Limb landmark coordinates
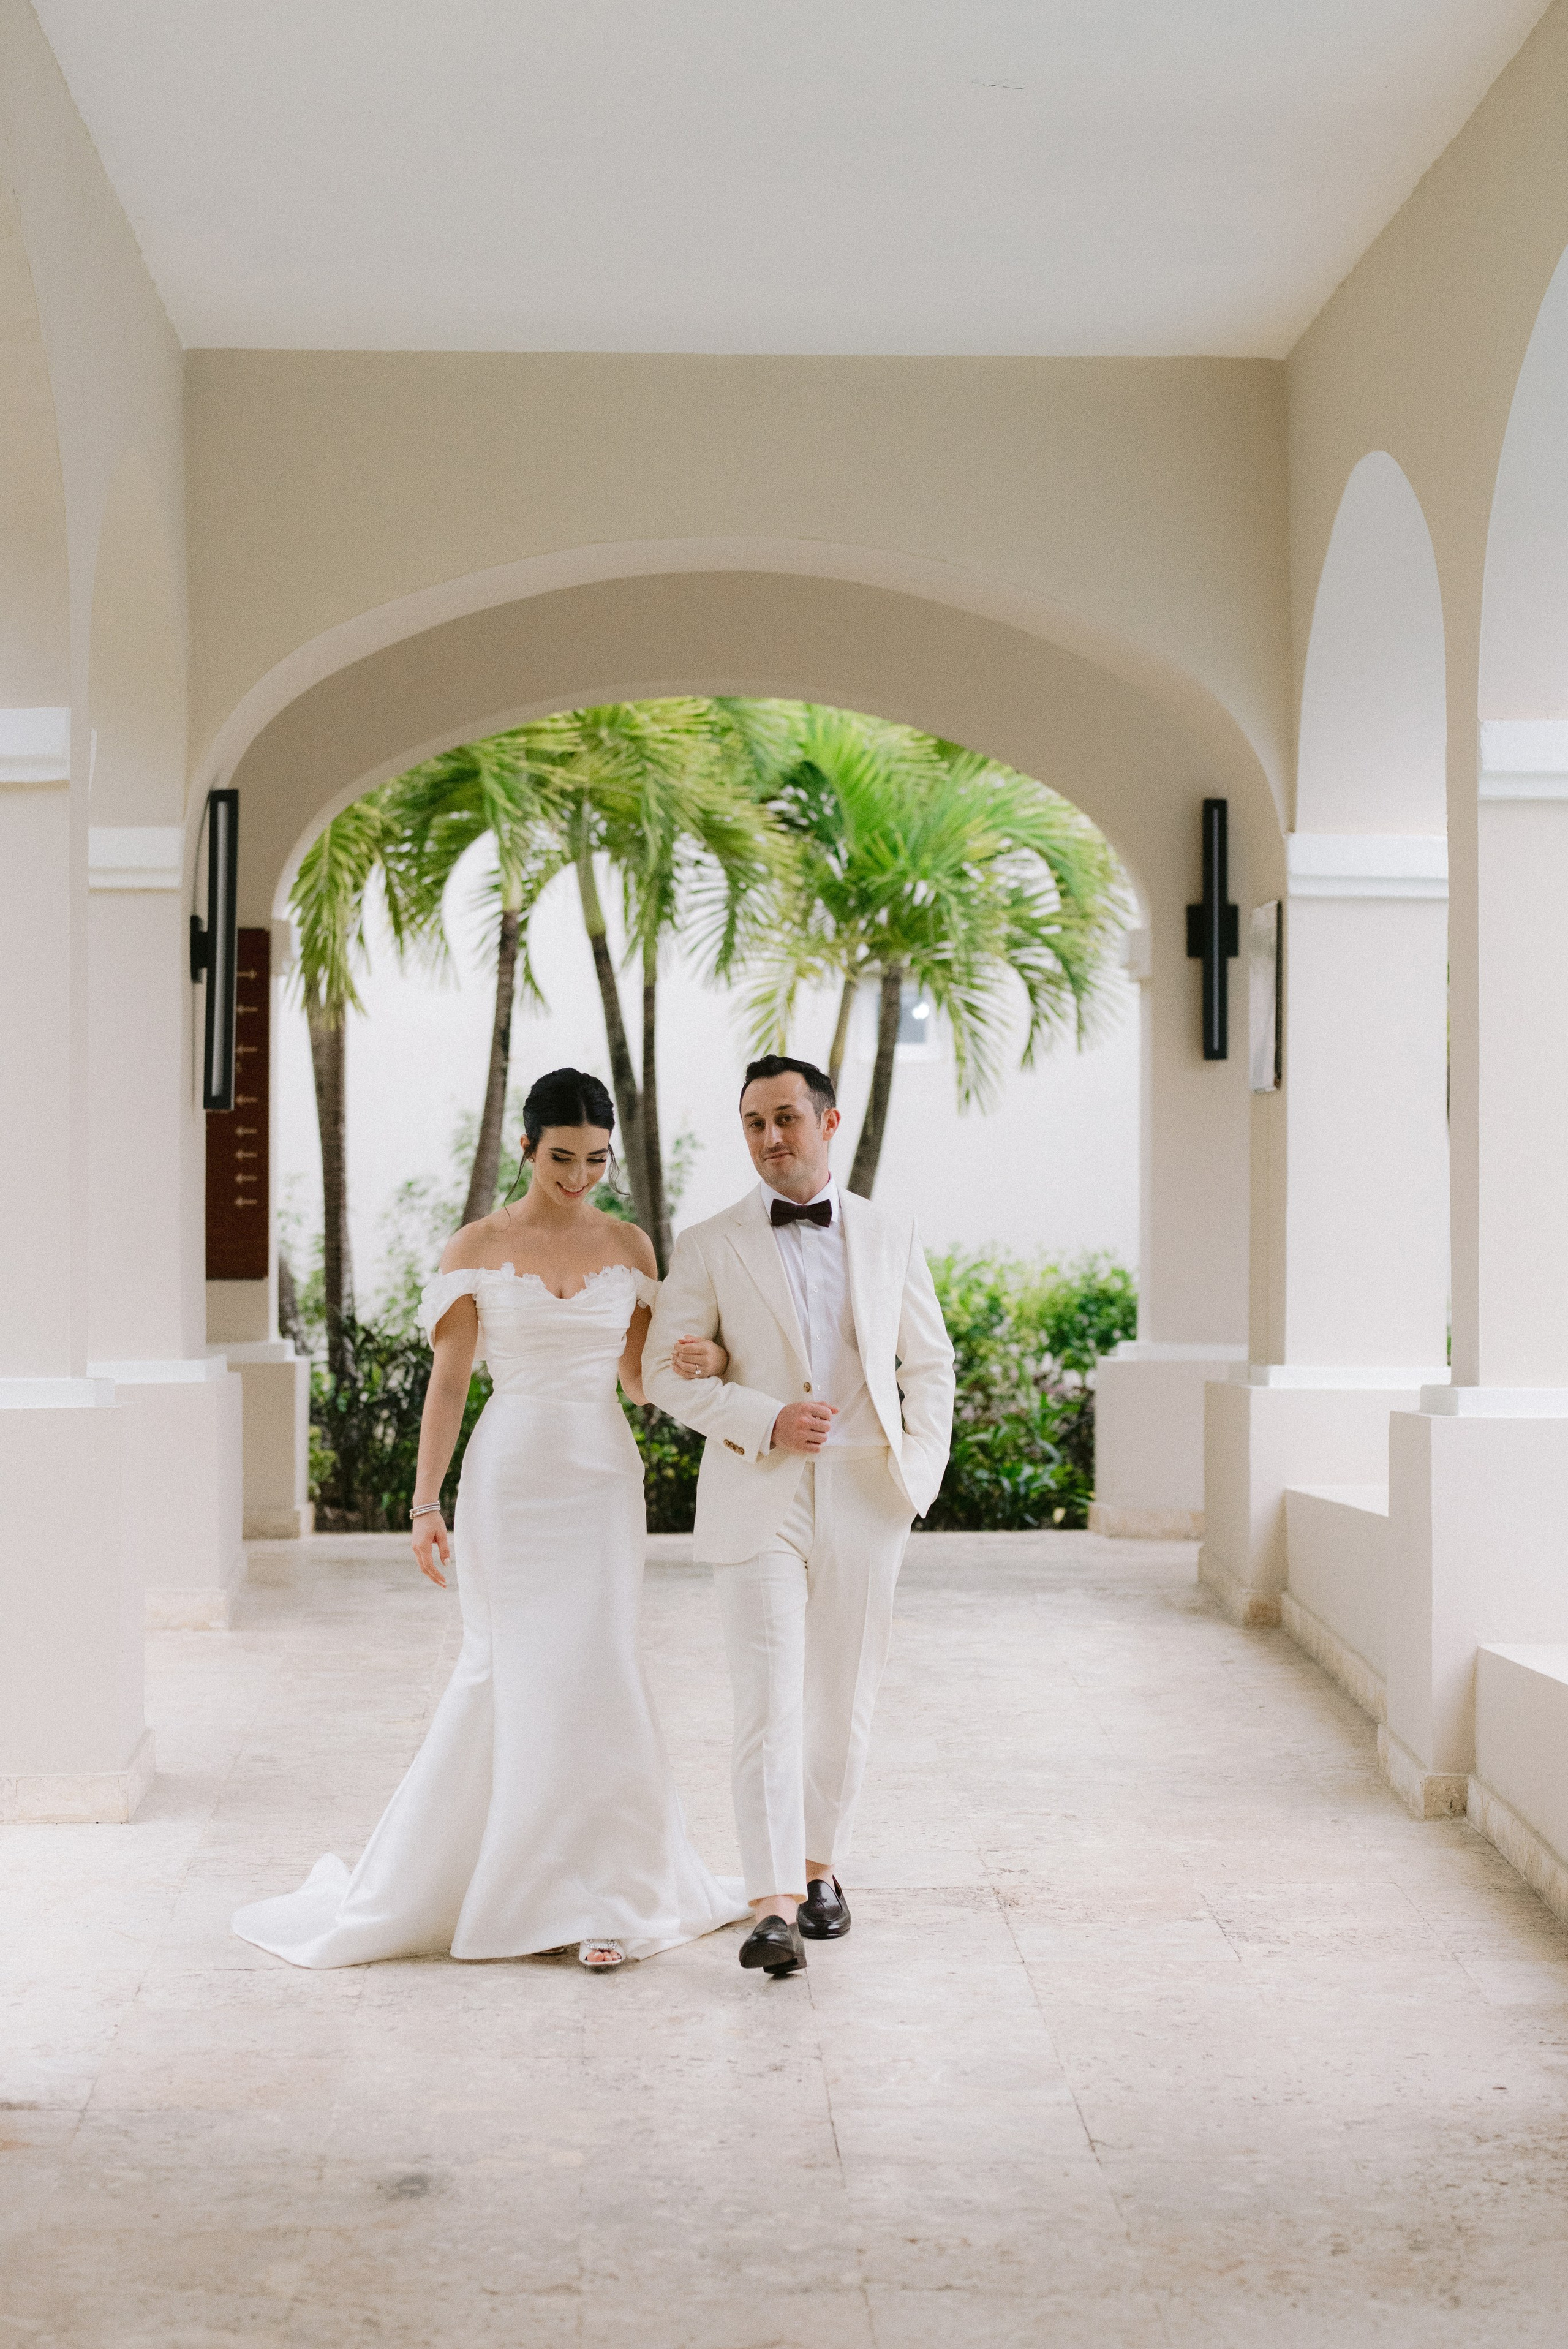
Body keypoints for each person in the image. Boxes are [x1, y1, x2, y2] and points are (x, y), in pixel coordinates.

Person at [232, 1067, 748, 1974]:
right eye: (562, 1158)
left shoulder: (631, 1246)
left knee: (601, 1668)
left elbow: (638, 1381)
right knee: (506, 1669)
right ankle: (502, 1885)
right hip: (510, 1481)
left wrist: (705, 1360)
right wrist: (426, 1501)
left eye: (595, 1159)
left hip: (600, 1483)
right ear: (526, 1147)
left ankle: (607, 1898)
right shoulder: (475, 1245)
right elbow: (450, 1382)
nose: (580, 1175)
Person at [644, 1054, 956, 1980]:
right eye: (752, 1123)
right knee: (765, 1702)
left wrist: (918, 1478)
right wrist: (762, 1416)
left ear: (828, 1123)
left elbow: (928, 1365)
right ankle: (772, 1903)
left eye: (785, 1118)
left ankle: (821, 1870)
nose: (770, 1138)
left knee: (841, 1700)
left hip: (867, 1491)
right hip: (757, 1490)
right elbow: (664, 1371)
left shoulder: (890, 1232)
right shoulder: (706, 1243)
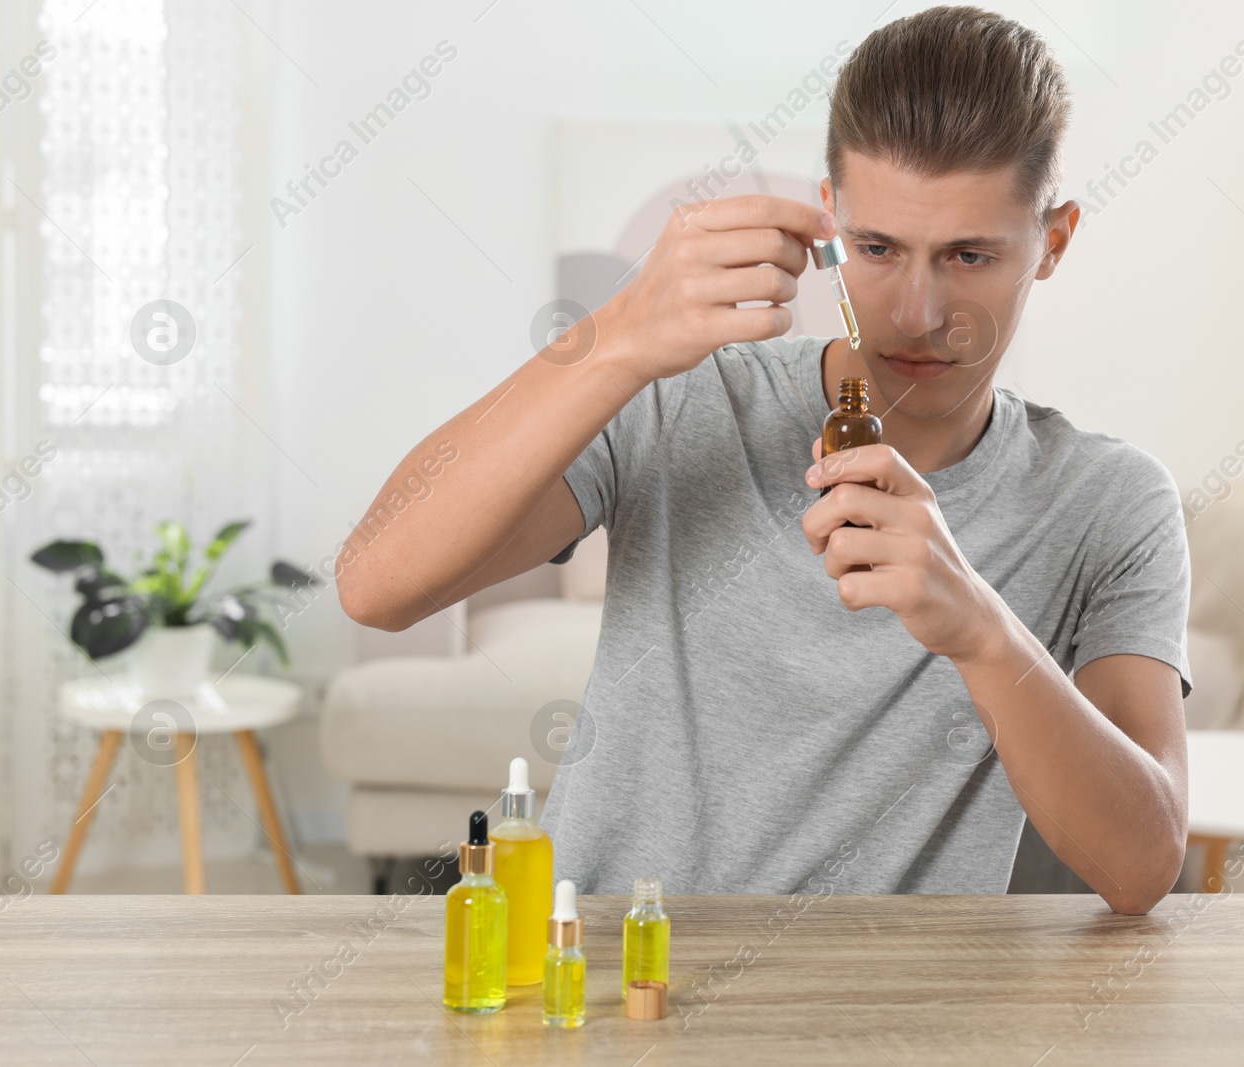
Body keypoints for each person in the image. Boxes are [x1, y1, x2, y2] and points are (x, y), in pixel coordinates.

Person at [339, 4, 1192, 914]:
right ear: (828, 219)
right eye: (876, 248)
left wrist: (979, 627)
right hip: (611, 991)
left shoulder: (1110, 502)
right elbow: (375, 585)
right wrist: (619, 334)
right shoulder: (685, 396)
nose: (915, 309)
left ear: (1052, 243)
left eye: (970, 255)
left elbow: (1142, 866)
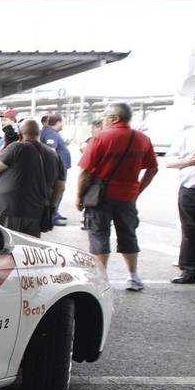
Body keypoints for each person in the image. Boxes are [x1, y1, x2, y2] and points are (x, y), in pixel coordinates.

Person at [76, 103, 158, 291]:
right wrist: (137, 190)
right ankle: (133, 277)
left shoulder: (100, 138)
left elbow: (85, 172)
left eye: (105, 116)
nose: (103, 119)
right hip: (128, 198)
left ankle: (101, 280)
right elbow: (152, 169)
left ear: (114, 118)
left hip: (100, 198)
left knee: (99, 235)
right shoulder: (143, 139)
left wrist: (79, 197)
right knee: (128, 234)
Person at [0, 119, 65, 238]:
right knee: (28, 252)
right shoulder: (54, 155)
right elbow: (61, 187)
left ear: (20, 134)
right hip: (36, 213)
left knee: (5, 249)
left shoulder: (17, 147)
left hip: (9, 211)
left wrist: (5, 146)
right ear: (39, 133)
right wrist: (51, 205)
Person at [163, 123, 195, 290]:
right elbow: (169, 161)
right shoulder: (188, 134)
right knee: (190, 231)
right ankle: (189, 271)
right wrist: (191, 160)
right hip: (190, 189)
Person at [41, 113, 72, 225]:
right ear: (58, 122)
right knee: (56, 191)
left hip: (59, 168)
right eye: (63, 121)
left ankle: (55, 213)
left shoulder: (52, 133)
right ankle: (52, 216)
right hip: (57, 170)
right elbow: (51, 151)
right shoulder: (50, 133)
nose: (63, 124)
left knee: (57, 191)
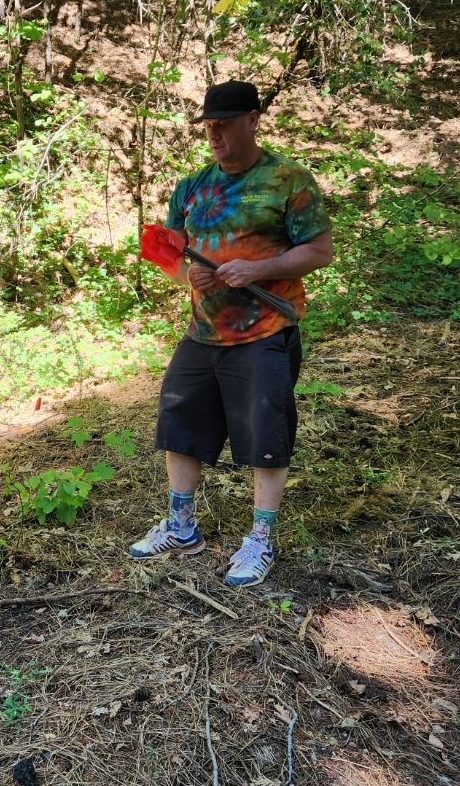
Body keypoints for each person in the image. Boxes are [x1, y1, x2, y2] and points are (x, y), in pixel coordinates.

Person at [127, 80, 333, 588]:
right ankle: (181, 526)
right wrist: (186, 275)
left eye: (224, 124)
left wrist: (257, 270)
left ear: (253, 120)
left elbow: (320, 251)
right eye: (209, 126)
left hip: (264, 331)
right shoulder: (193, 186)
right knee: (179, 424)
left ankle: (260, 540)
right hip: (202, 332)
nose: (215, 135)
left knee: (266, 436)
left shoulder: (288, 180)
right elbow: (168, 252)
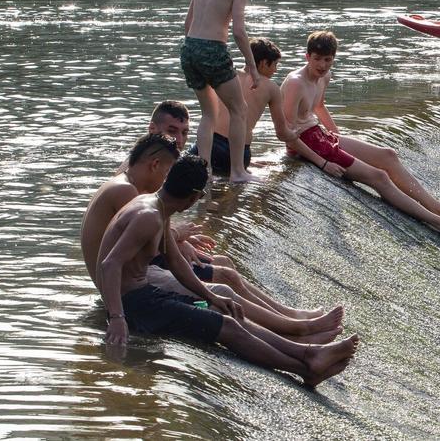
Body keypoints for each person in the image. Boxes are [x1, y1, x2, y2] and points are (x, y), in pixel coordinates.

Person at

## What the task requires
Copy out exactly the lines above beginning with the line that contains "left ear: (828, 1123)" and finishing with the line that contains "right knee: (128, 234)", including both; leave the pictures out.

## Final answer
left ear: (828, 1123)
left elbow: (928, 1365)
right ankle: (772, 1903)
left eye: (785, 1118)
left ankle: (821, 1870)
nose: (770, 1138)
left knee: (841, 1700)
left hip: (867, 1491)
right hip: (757, 1490)
right elbow: (664, 1371)
left shoulder: (890, 1232)
right shoulder: (706, 1243)
Body keypoints for each person in the image. Boxes are [x1, y1, x2, y2] and points are (x, y), in pixel coordinates.

Person at [339, 4, 1192, 914]:
right ear: (828, 219)
right eye: (876, 248)
left wrist: (979, 627)
right hip: (611, 991)
left shoulder: (1110, 502)
right elbow: (375, 585)
right wrist: (619, 334)
right shoulder: (685, 396)
nose: (915, 309)
left ear: (1052, 243)
left eye: (970, 255)
left elbow: (1142, 866)
Body keypoints for each person in the image. Boxes are [x1, y1, x2, y2] and points are (x, y), in pixel coordinates.

Person at [76, 103, 158, 291]:
right wrist: (137, 190)
right ankle: (133, 277)
left shoulder: (100, 138)
left elbow: (85, 172)
left eye: (105, 116)
nose: (103, 119)
right hip: (128, 198)
left ankle: (101, 280)
right elbow: (152, 169)
left ear: (114, 118)
left hip: (100, 198)
left knee: (99, 235)
right shoulder: (143, 139)
left wrist: (79, 197)
right knee: (128, 234)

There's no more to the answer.